What the task requires: Can you reproduce each of the following lines character for character, keeping their order?

Given information:
-- -- --

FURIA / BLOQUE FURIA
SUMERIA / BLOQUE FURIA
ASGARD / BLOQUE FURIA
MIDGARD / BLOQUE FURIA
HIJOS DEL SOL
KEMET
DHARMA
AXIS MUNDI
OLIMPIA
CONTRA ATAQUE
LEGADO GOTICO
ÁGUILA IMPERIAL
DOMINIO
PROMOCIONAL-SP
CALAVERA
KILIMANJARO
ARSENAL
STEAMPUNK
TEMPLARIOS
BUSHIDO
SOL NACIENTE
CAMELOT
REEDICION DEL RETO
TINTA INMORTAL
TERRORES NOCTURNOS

-- -- --

Output below:
FURIA / BLOQUE FURIA
SUMERIA / BLOQUE FURIA
ASGARD / BLOQUE FURIA
MIDGARD / BLOQUE FURIA
HIJOS DEL SOL
KEMET
DHARMA
AXIS MUNDI
OLIMPIA
CONTRA ATAQUE
LEGADO GOTICO
ÁGUILA IMPERIAL
DOMINIO
PROMOCIONAL-SP
CALAVERA
KILIMANJARO
ARSENAL
STEAMPUNK
TEMPLARIOS
BUSHIDO
SOL NACIENTE
CAMELOT
REEDICION DEL RETO
TINTA INMORTAL
TERRORES NOCTURNOS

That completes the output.